Well, student engagement was definitely on the mind of one Plaza Vista School teacher, who recently asked kids to come up with their own technological innovations for the school’s first-ever Technology Applied Science Fair. Nearly 100 students in grades three through eight accepted Scott Bedley’s challenge, developing their own software, apps and websites for the contest.
“When I developed the Technology Applied Science Fair I wasn’t sure how many students would be interested in being part of an optional computer technology competition,” says Bedley, who teaches fifth-graders at P.V. “I’m so proud of the number of students who stepped up to the challenge and shared their passion, ideas and creativity.”
Students ages eight to 14 signed up for the fair back in September either as individuals or as teams, tackling one of three categories: “Innovative Ideas,” “Innovative Use” or “Innovative Creation.” Their projects were presented in December, and the entries were judged by tech heavyweights from Blizzard Entertainment, Broadcom, Google, Honda and, of course, IUSD.
On Jan. 24, 18 finalists were announced at the fair’s inaugural awards ceremony.
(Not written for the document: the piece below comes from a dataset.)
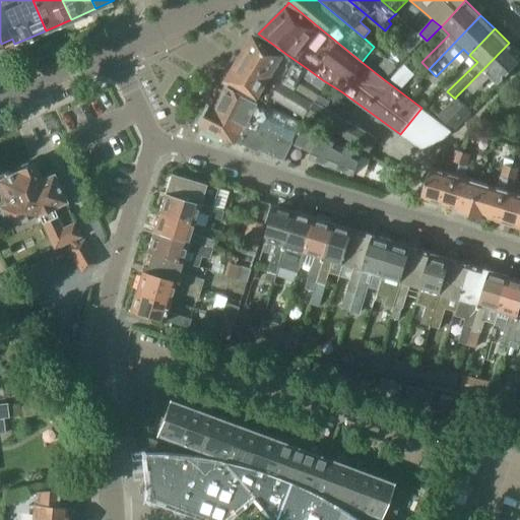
[(412,52),(425,39),(420,35),(419,34),(415,30),(403,45),(412,52)]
The top three teams learned they’ll be taking a field trip to Google’s Irvine offices, where they’ll get to take a tour, have lunch in the commissary and chat with Google engineers about their projects.
Abhishek Duvvuri was the fair’s school-wide winner. He developed a website for non-profit organizations designed to promote social interaction on a global scale.
Ty Karaoguz and Rohan Sepahi, who teamed up for one of the top-scoring projects, created a better way to view computer-based devices for those who would normally require prescription eyewear.
Finalists Adharsh Subramanian, Rithik Goel, Rishub Goel and Ali El Shantaly came up with a project that connects people with local charities to help others.
As for Bedley, he says he’s always looking for ways to motivate students through innovative educational practices, and he built the fair around three words: Create. Innovate. Demonstrate.
“I look for ways we can enrich the learning experience through project-based activities,” he says, “and when coupled with competition it better prepares students to compete globally. Competition is one of the key factors that made America so successful.”
As such, Bedley says he hopes to pilot another TAS Fair at the high school level. Eventually, he says, he’d like to see a yearly competition with projects from kindergarten through the 12th grade, and in the meantime he has offered to help other schools coordinate their own site-based fairs. (Educators who want to contact Bedley can do so by emailing him at ScottBedley@iusd.org.)
“I’m looking to form some partnerships and am so thankful for the support from the people at Google and the Vasur Foundation during this pilot process,” he says. “I’m hoping to connect with some universities, businesses and those whose goal is to empower our students through competition, higher-level thinking and creativity.”
“Without school district leadership that values innovation and trusts their teachers, creating and implementing a successful project such as the TAS Fair would have been challenging,” Bedley says. “I’m so thankful to leaders like our Superintendent Terry Walker; my principal, Heather Phillips; and the amazingly dedicated teachers at Plaza Vista for being open and supportive in finding new ways we can positively impact students.”